All of this work was to be carried out under an agreement the Town signed with the Allen Group, a major East Fonthill developer. In this agreement, obtained by the Voice through a separate FOI request, engineering firm Upper Canada Consultants was named as responsible for the tendering process for work done in East Fonthill.

“All Requests for Tender are to be issued by UCC to selected contracts on an invitation to tender basis,” reads the contract. “There shall be a minimum of three Requests for Tender issued for each of the services tendered. All bids received in response to the Request for Tender shall be opened in the presence of representative of UCC, the Town, and Fonthill Gardens…A successful bid must have the approval of both Fonthill Gardens and Council of the Town of Pelham prior to the award of the contract.”

Late last year, employees of a Niagara construction firm approached the Voice with concerns about this tendering process. According to these employees, whose names the Voice has agreed to withhold, neither they, nor any acquaintances of theirs in the construction industry, had the opportunity to bid on the projects.

Instead, they asserted, one firm—Alfred Beam Excavating—has done all the work.

After these sources came forward, the Voice filed a series of FOI requests. In early February the newspaper requested copies of all tender requests and corresponding bids for work done in East Fonthill. There are supposed to be at least three bids for each project.

The newspaper also requested copies of Council resolutions approving each of these bids, approval which is required by the contract.

None of these documents have been provided to date.
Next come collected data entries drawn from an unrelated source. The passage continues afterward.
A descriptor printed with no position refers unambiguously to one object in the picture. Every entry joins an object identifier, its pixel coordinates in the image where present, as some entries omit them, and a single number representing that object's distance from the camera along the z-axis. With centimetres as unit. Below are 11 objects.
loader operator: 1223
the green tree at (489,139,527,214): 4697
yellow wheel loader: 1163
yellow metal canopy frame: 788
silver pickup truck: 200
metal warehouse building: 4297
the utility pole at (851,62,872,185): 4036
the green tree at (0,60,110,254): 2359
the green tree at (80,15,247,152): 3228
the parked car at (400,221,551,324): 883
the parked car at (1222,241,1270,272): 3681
FOI requests must be responded to within 30 days. On March 7, Town Clerk Nancy Bozzato informed the Voice that the Town would be exercising a clause in the freedom of information act that allowed it an additional 30 days to respond. Bozzato asserted that the Town needed time to review records, and required the newspaper to deposit $75 dollars.
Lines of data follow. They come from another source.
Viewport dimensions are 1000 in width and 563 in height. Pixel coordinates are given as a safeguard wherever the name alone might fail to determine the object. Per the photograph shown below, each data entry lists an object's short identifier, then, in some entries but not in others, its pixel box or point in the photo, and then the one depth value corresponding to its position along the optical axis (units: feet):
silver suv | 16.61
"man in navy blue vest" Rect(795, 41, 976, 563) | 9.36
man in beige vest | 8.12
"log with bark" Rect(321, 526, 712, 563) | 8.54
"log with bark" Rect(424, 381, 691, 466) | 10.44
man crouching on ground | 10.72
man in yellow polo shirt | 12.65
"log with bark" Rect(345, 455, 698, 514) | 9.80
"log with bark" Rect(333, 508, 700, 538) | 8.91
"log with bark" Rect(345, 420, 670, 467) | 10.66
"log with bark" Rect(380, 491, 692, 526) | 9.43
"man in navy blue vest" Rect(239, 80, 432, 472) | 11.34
More than 60 days since Bozzato’s letter, the Town still has not complied with the FOI request and has produced neither the tenders nor the Council resolutions approving the awarding of contracts.

A former Town Hall staffer familiar with how Town records are kept, said that documents are generally stored on computers and are easily accessible.
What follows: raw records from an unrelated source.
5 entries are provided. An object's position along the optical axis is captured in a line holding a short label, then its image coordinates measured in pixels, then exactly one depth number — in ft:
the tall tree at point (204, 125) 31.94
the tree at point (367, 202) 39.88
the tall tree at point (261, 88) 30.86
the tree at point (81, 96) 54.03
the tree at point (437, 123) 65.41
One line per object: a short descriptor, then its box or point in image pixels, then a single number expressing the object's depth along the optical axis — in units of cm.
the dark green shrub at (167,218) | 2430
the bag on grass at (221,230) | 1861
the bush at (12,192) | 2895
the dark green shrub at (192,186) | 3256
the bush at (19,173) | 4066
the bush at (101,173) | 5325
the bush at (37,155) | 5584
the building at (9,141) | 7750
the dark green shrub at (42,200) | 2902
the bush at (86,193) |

“They would only have to go to the folder and press 'print,'” said the former staffer. “It should take about five minutes.”

Though Bozzato is ostensibly responsible for FOI requests, the former staffer asserted that in practice it is CAO Darren Ottaway who controls the flow of information.

“They are just pushing everything off to the election.”

UCC’s Jason Schooley, who, according to UCC’s Adam Keane, handled the tendering for the Town, did not respond to or acknowledge questions about the tendering process.

The construction firm employees who came to the Voice asserted that the apparent absence of tendering for the projects runs contrary to standard practice.

“There’s no checks or balances on the pricing,” said one. “This is information that you should be able to get at the counter [in Town Hall]. It should be available on the website—it should be public. You shouldn’t have to pay for it. They are hiding something. You don’t just pay all that money without a paper trail.”

The two said that they don’t understand why these projects weren’t open for bidding from more contractors.

“Why would you ever want [to have fewer bids]?” they said, explaining that competition between firms ensures that the Town has work done at lower prices.

“When we put in a proposal for a project, we come to a [price]. Then we take a little off. Then we look, and take a little more off, and hope that we can get it,” they said.

“We’re not just bitter construction people upset we didn’t get a job. We don’t get every job. That’s how things go. But we always have a chance—that’s the way it’s supposed to work.”

They said that without seeing the projects they couldn’t provide an estimate for the work done, but said that the budgeted figures approved by the Town seemed high.

“There’s something wrong here—that much work and no tenders."